Jakarta, Aktual.co — Menteri Perencanaan Pembangunan Nasional (PPN)/Kepala Badan Perencanaan Pembangunan Nasional (Bappenas) Andrinof Chaniago memastikan Presiden Joko Widodo tak memasukkan Mega proyek Jembatan Selat Sunda (JSS) dalam programnya.
Menurutnya, mega proyek jembatan ratusan triliun rupiah yang menghubungkan Jawa dan Sumatera itu belum bisa dibangun, paling tidak untuk 10-15 tahun ke depan.
“JSS ini terus terang Pak Jokowi sendiri menyimak rencana itu. Saya yakin JSS bukan pilihan setidak-tidaknya untuk 10-15 tahun ke depan,” kata Andrinof di Kantor Bappenas, Jakarta, ditulis Aktual.co, Sabtu (1/11).
Andrinof mengatakan, ketimbang membangun JSS, Pemerintah bakal memberdayakan sektor maritim dengan mengembangkan perhubungan laut. Upayanya, dengan cara membangun dermaga-dermaga atau menambah kapal baru dengan mengganti kapal yang usang.
Lebih lanjut, ia memaparkan beberapa alasan yang mendasari proyek tersebut tidak masuk dalam program infrastruktur yang dibangun dalam pemerintahan saat ini. Presiden Joko Widodo khawatir proyek ini malah mematikan identitas Indonesia sebagai negara maritim. Seharusnya transportasi laut yang lebih dikembangkan daripada darat.
“Beliau khawatir dampaknya pada 2 hal. Pertama mematikan identitas negara maritim karena di Selat Sunda itu adalah jalur penyebrangan terpadat di Nusantara. Kalau penyebrangannya dimatikan, itu akan mematikan (identitas),” ucap Andrinof.
Alasan kedua, lanjut Andrinof, adalah jika proyek jembatan yang menghubungkan Pulau Jawa dan Sumatera ini jadi dibangun, itu malah bersebrangan dengan program pemerataan pembangunan dari Sabang sampai Merauke.
“Kita harus menghentikan berpikir paradoks. Kita berpikir menghapus ketimpangan tapi malah menambah ketimpangan. Katanya mau pemerataan, tapi kita bikin mega proyek yang membuat ekonomi semakin terkonsentrasi di barat,” tegasnya.
Secara tidak langsung dibangunnya jembatan ini akan semakin memperburuk keadaan kurang pasok perumahan (backlog) yang mencapai 15 juta unit.

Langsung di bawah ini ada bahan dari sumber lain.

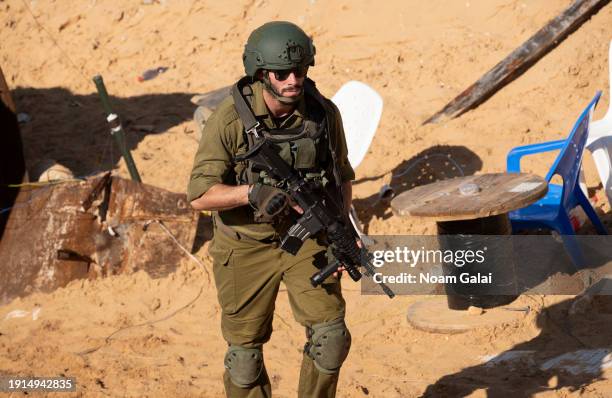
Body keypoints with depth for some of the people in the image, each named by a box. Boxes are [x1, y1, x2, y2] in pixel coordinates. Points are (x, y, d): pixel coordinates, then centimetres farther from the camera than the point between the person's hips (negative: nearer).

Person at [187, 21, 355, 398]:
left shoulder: (324, 112, -9)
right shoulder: (230, 119, -20)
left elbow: (342, 176, 5)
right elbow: (200, 195, -21)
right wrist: (252, 192, -37)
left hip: (307, 238, 2)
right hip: (248, 246, -2)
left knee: (331, 336, -8)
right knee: (245, 349, 7)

Andrinof menganalisis, sebuah mega proyek akan bisa mendongkrak harga lahan yang nantinya berimbas pada mahalnya harga rumah. Apalagi konsesi proyek tersebut dikuasai oleh perusahaan besar. Menurutnya akan semakin sulit masyarakat berpenghasilan rendah untuk bisa membeli rumah.
“Penguasaan lahan oleh perusahaan besar akan mendongkrak harga rumah menjadi semakin tidak terjangkau. Jadi ke depan kita harus betul-betul membangun itu untuk apa. Dalam sidang kabinet perdana kemarin, pesan pertama adalah tentang arah pembangunan yaitu jika ini membangun untuk manusia dan pembangunan,” tandasnya.